* [JOB]:
Please repeat the entries word for word and keep the images out.

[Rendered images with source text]
Segment Open
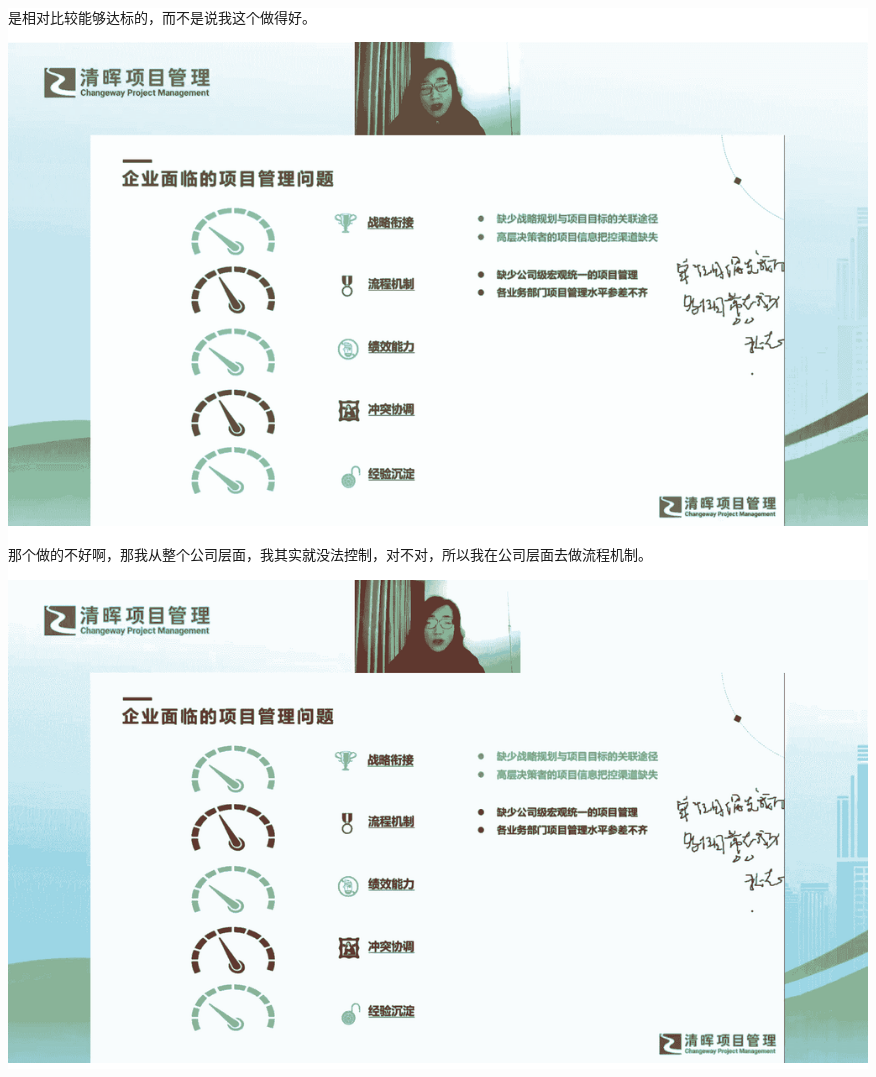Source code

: 是相对比较能够达标的，而不是说我这个做得好。

![](img/a7058dcac535915a78efad472c56223a_141.png)

那个做的不好啊，那我从整个公司层面，我其实就没法控制，对不对，所以我在公司层面去做流程机制。

![](img/a7058dcac535915a78efad472c56223a_143.png)
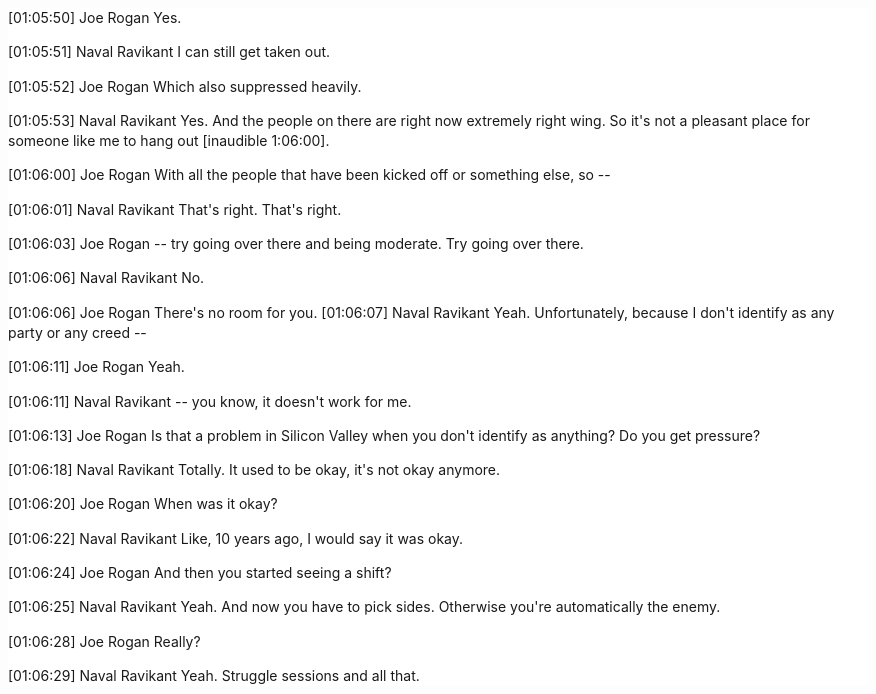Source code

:[01:05:50] Joe Rogan
Yes.

[01:05:51] Naval Ravikant
I can still get taken out.

[01:05:52] Joe Rogan
Which also suppressed heavily.

[01:05:53] Naval Ravikant
Yes. And the people on there are right now extremely right wing. So it's not a pleasant place for someone like me to hang out
[inaudible 1:06:00].

[01:06:00] Joe Rogan
With all the people that have been kicked off or something else, so --

[01:06:01] Naval Ravikant
That's right. That's right.

[01:06:03] Joe Rogan
-- try going over there and being moderate. Try going over there.

[01:06:06] Naval Ravikant
No.

[01:06:06] Joe Rogan
There's no room for you.
[01:06:07] Naval Ravikant
Yeah. Unfortunately, because I don't identify as any party or any creed --

[01:06:11] Joe Rogan
Yeah.

[01:06:11] Naval Ravikant
-- you know, it doesn't work for me.

[01:06:13] Joe Rogan
Is that a problem in Silicon Valley when you don't identify as anything? Do you get pressure?

[01:06:18] Naval Ravikant
Totally. It used to be okay, it's not okay anymore.

[01:06:20] Joe Rogan
When was it okay?

[01:06:22] Naval Ravikant
Like, 10 years ago, I would say it was okay.

[01:06:24] Joe Rogan
And then you started seeing a shift?

[01:06:25] Naval Ravikant
Yeah. And now you have to pick sides. Otherwise you're automatically the enemy.

[01:06:28] Joe Rogan
Really?

[01:06:29] Naval Ravikant
Yeah. Struggle sessions and all that.
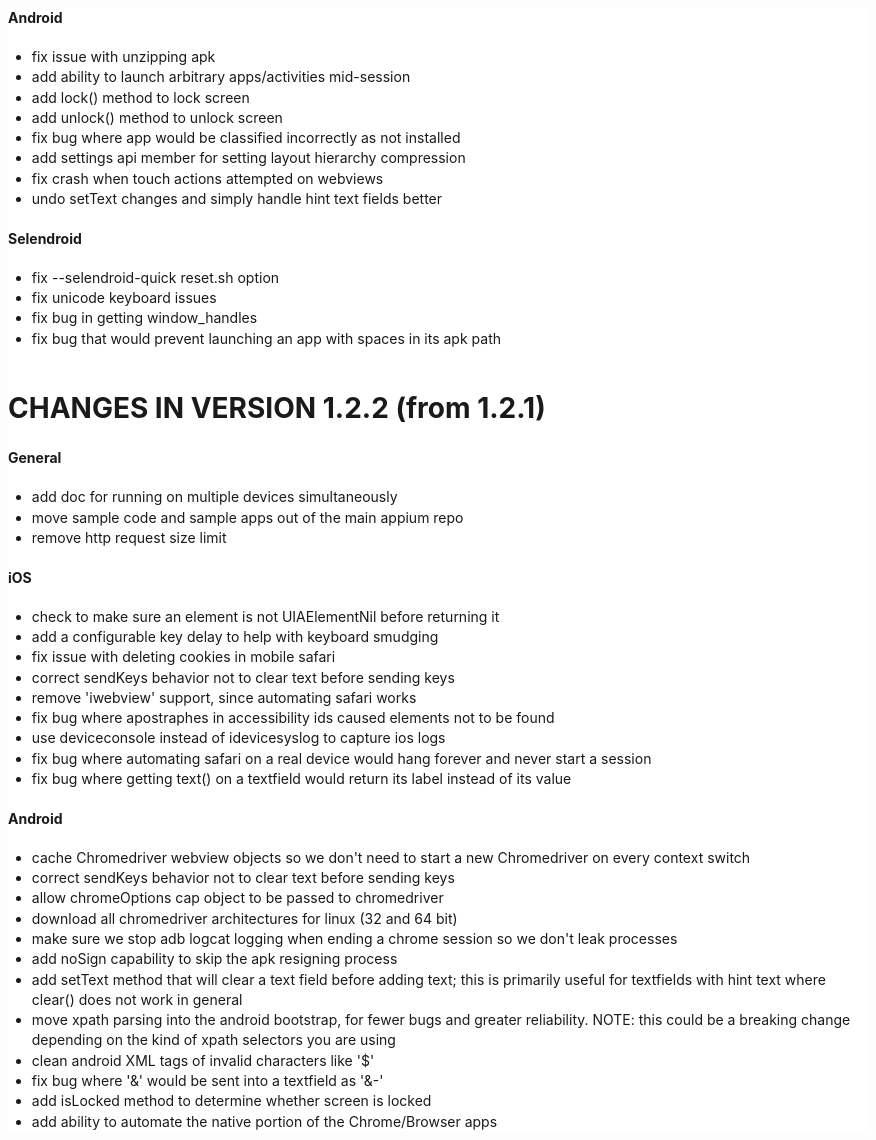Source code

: #### Android
- fix issue with unzipping apk
- add ability to launch arbitrary apps/activities mid-session
- add lock() method to lock screen
- add unlock() method to unlock screen
- fix bug where app would be classified incorrectly as not installed
- add settings api member for setting layout hierarchy compression
- fix crash when touch actions attempted on webviews
- undo setText changes and simply handle hint text fields better

#### Selendroid
- fix --selendroid-quick reset.sh option
- fix unicode keyboard issues
- fix bug in getting window_handles
- fix bug that would prevent launching an app with spaces in its apk path


CHANGES IN VERSION 1.2.2 (from 1.2.1)
======================================

#### General
- add doc for running on multiple devices simultaneously
- move sample code and sample apps out of the main appium repo
- remove http request size limit

#### iOS
- check to make sure an element is not UIAElementNil before returning it
- add a configurable key delay to help with keyboard smudging
- fix issue with deleting cookies in mobile safari
- correct sendKeys behavior not to clear text before sending keys
- remove 'iwebview' support, since automating safari works
- fix bug where apostraphes in accessibility ids caused elements not to be
  found
- use deviceconsole instead of idevicesyslog to capture ios logs
- fix bug where automating safari on a real device would hang forever and never
  start a session
- fix bug where getting text() on a textfield would return its label instead of
  its value

#### Android
- cache Chromedriver webview objects so we don't need to start a new
  Chromedriver on every context switch
- correct sendKeys behavior not to clear text before sending keys
- allow chromeOptions cap object to be passed to chromedriver
- download all chromedriver architectures for linux (32 and 64 bit)
- make sure we stop adb logcat logging when ending a chrome session so we don't
  leak processes
- add noSign capability to skip the apk resigning process
- add setText method that will clear a text field before adding text; this is
  primarily useful for textfields with hint text where clear() does not work
  in general
- move xpath parsing into the android bootstrap, for fewer bugs and greater
  reliability. NOTE: this could be a breaking change depending on the kind of
  xpath selectors you are using
- clean android XML tags of invalid characters like '$'
- fix bug where '&' would be sent into a textfield as '&-'
- add isLocked method to determine whether screen is locked
- add ability to automate the native portion of the Chrome/Browser apps
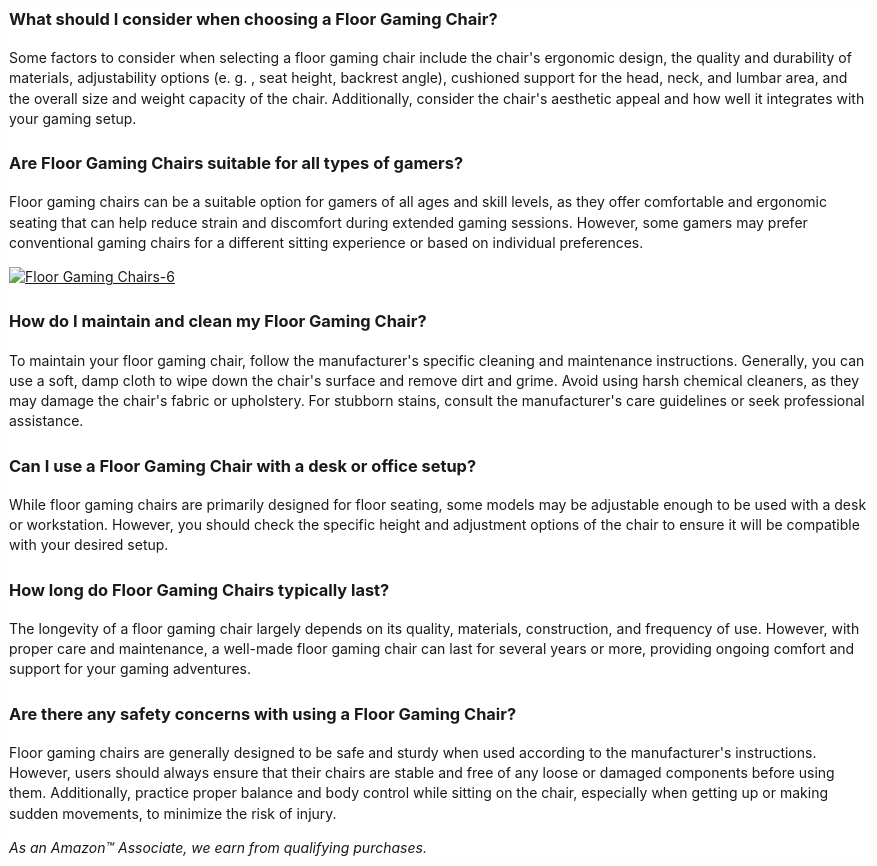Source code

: 
### What should I consider when choosing a Floor Gaming Chair?

Some factors to consider when selecting a floor gaming chair include the chair's ergonomic design, the quality and durability of materials, adjustability options (e. g. , seat height, backrest angle), cushioned support for the head, neck, and lumbar area, and the overall size and weight capacity of the chair. Additionally, consider the chair's aesthetic appeal and how well it integrates with your gaming setup. 


### Are Floor Gaming Chairs suitable for all types of gamers?

Floor gaming chairs can be a suitable option for gamers of all ages and skill levels, as they offer comfortable and ergonomic seating that can help reduce strain and discomfort during extended gaming sessions. However, some gamers may prefer conventional gaming chairs for a different sitting experience or based on individual preferences. 

<div><a href="https://serp.ly/@serpgames/amazon/floor-gaming-chairs?utm_source=serpgames&utm_medium=organic&utm_campaign=website"><img src="https://imagedelivery.net/vy2bglCGN6hEeWOnSe2c7A/Floor+Gaming+Chairs-6/w=720,h=540,fit=pad,background=black" alt="Floor Gaming Chairs-6"></a></div>


### How do I maintain and clean my Floor Gaming Chair?

To maintain your floor gaming chair, follow the manufacturer's specific cleaning and maintenance instructions. Generally, you can use a soft, damp cloth to wipe down the chair's surface and remove dirt and grime. Avoid using harsh chemical cleaners, as they may damage the chair's fabric or upholstery. For stubborn stains, consult the manufacturer's care guidelines or seek professional assistance. 


### Can I use a Floor Gaming Chair with a desk or office setup?

While floor gaming chairs are primarily designed for floor seating, some models may be adjustable enough to be used with a desk or workstation. However, you should check the specific height and adjustment options of the chair to ensure it will be compatible with your desired setup. 


### How long do Floor Gaming Chairs typically last?

The longevity of a floor gaming chair largely depends on its quality, materials, construction, and frequency of use. However, with proper care and maintenance, a well-made floor gaming chair can last for several years or more, providing ongoing comfort and support for your gaming adventures. 


### Are there any safety concerns with using a Floor Gaming Chair?

Floor gaming chairs are generally designed to be safe and sturdy when used according to the manufacturer's instructions. However, users should always ensure that their chairs are stable and free of any loose or damaged components before using them. Additionally, practice proper balance and body control while sitting on the chair, especially when getting up or making sudden movements, to minimize the risk of injury. 

*As an Amazon™ Associate, we earn from qualifying purchases.*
Segment Closed
* [OUTPUT BELOW]:
Source code

: 是相对比较能够达标的，而不是说我这个做得好。

![](img/a7058dcac535915a78efad472c56223a_141.png)

那个做的不好啊，那我从整个公司层面，我其实就没法控制，对不对，所以我在公司层面去做流程机制。

![](img/a7058dcac535915a78efad472c56223a_143.png)
Source code

:[01:05:50] Joe Rogan
Yes.

[01:05:51] Naval Ravikant
I can still get taken out.

[01:05:52] Joe Rogan
Which also suppressed heavily.

[01:05:53] Naval Ravikant
Yes. And the people on there are right now extremely right wing. So it's not a pleasant place for someone like me to hang out
[inaudible 1:06:00].

[01:06:00] Joe Rogan
With all the people that have been kicked off or something else, so --

[01:06:01] Naval Ravikant
That's right. That's right.

[01:06:03] Joe Rogan
-- try going over there and being moderate. Try going over there.

[01:06:06] Naval Ravikant
No.

[01:06:06] Joe Rogan
There's no room for you.
[01:06:07] Naval Ravikant
Yeah. Unfortunately, because I don't identify as any party or any creed --

[01:06:11] Joe Rogan
Yeah.

[01:06:11] Naval Ravikant
-- you know, it doesn't work for me.

[01:06:13] Joe Rogan
Is that a problem in Silicon Valley when you don't identify as anything? Do you get pressure?

[01:06:18] Naval Ravikant
Totally. It used to be okay, it's not okay anymore.

[01:06:20] Joe Rogan
When was it okay?

[01:06:22] Naval Ravikant
Like, 10 years ago, I would say it was okay.

[01:06:24] Joe Rogan
And then you started seeing a shift?

[01:06:25] Naval Ravikant
Yeah. And now you have to pick sides. Otherwise you're automatically the enemy.

[01:06:28] Joe Rogan
Really?

[01:06:29] Naval Ravikant
Yeah. Struggle sessions and all that.
Source code

: #### Android
- fix issue with unzipping apk
- add ability to launch arbitrary apps/activities mid-session
- add lock() method to lock screen
- add unlock() method to unlock screen
- fix bug where app would be classified incorrectly as not installed
- add settings api member for setting layout hierarchy compression
- fix crash when touch actions attempted on webviews
- undo setText changes and simply handle hint text fields better

#### Selendroid
- fix --selendroid-quick reset.sh option
- fix unicode keyboard issues
- fix bug in getting window_handles
- fix bug that would prevent launching an app with spaces in its apk path


CHANGES IN VERSION 1.2.2 (from 1.2.1)
======================================

#### General
- add doc for running on multiple devices simultaneously
- move sample code and sample apps out of the main appium repo
- remove http request size limit

#### iOS
- check to make sure an element is not UIAElementNil before returning it
- add a configurable key delay to help with keyboard smudging
- fix issue with deleting cookies in mobile safari
- correct sendKeys behavior not to clear text before sending keys
- remove 'iwebview' support, since automating safari works
- fix bug where apostraphes in accessibility ids caused elements not to be
  found
- use deviceconsole instead of idevicesyslog to capture ios logs
- fix bug where automating safari on a real device would hang forever and never
  start a session
- fix bug where getting text() on a textfield would return its label instead of
  its value

#### Android
- cache Chromedriver webview objects so we don't need to start a new
  Chromedriver on every context switch
- correct sendKeys behavior not to clear text before sending keys
- allow chromeOptions cap object to be passed to chromedriver
- download all chromedriver architectures for linux (32 and 64 bit)
- make sure we stop adb logcat logging when ending a chrome session so we don't
  leak processes
- add noSign capability to skip the apk resigning process
- add setText method that will clear a text field before adding text; this is
  primarily useful for textfields with hint text where clear() does not work
  in general
- move xpath parsing into the android bootstrap, for fewer bugs and greater
  reliability. NOTE: this could be a breaking change depending on the kind of
  xpath selectors you are using
- clean android XML tags of invalid characters like '$'
- fix bug where '&' would be sent into a textfield as '&-'
- add isLocked method to determine whether screen is locked
- add ability to automate the native portion of the Chrome/Browser apps
Source code

: 
### What should I consider when choosing a Floor Gaming Chair?

Some factors to consider when selecting a floor gaming chair include the chair's ergonomic design, the quality and durability of materials, adjustability options (e. g. , seat height, backrest angle), cushioned support for the head, neck, and lumbar area, and the overall size and weight capacity of the chair. Additionally, consider the chair's aesthetic appeal and how well it integrates with your gaming setup. 


### Are Floor Gaming Chairs suitable for all types of gamers?

Floor gaming chairs can be a suitable option for gamers of all ages and skill levels, as they offer comfortable and ergonomic seating that can help reduce strain and discomfort during extended gaming sessions. However, some gamers may prefer conventional gaming chairs for a different sitting experience or based on individual preferences. 

<div><a href="https://serp.ly/@serpgames/amazon/floor-gaming-chairs?utm_source=serpgames&utm_medium=organic&utm_campaign=website"><img src="https://imagedelivery.net/vy2bglCGN6hEeWOnSe2c7A/Floor+Gaming+Chairs-6/w=720,h=540,fit=pad,background=black" alt="Floor Gaming Chairs-6"></a></div>


### How do I maintain and clean my Floor Gaming Chair?

To maintain your floor gaming chair, follow the manufacturer's specific cleaning and maintenance instructions. Generally, you can use a soft, damp cloth to wipe down the chair's surface and remove dirt and grime. Avoid using harsh chemical cleaners, as they may damage the chair's fabric or upholstery. For stubborn stains, consult the manufacturer's care guidelines or seek professional assistance. 


### Can I use a Floor Gaming Chair with a desk or office setup?

While floor gaming chairs are primarily designed for floor seating, some models may be adjustable enough to be used with a desk or workstation. However, you should check the specific height and adjustment options of the chair to ensure it will be compatible with your desired setup. 


### How long do Floor Gaming Chairs typically last?

The longevity of a floor gaming chair largely depends on its quality, materials, construction, and frequency of use. However, with proper care and maintenance, a well-made floor gaming chair can last for several years or more, providing ongoing comfort and support for your gaming adventures. 


### Are there any safety concerns with using a Floor Gaming Chair?

Floor gaming chairs are generally designed to be safe and sturdy when used according to the manufacturer's instructions. However, users should always ensure that their chairs are stable and free of any loose or damaged components before using them. Additionally, practice proper balance and body control while sitting on the chair, especially when getting up or making sudden movements, to minimize the risk of injury. 

*As an Amazon™ Associate, we earn from qualifying purchases.*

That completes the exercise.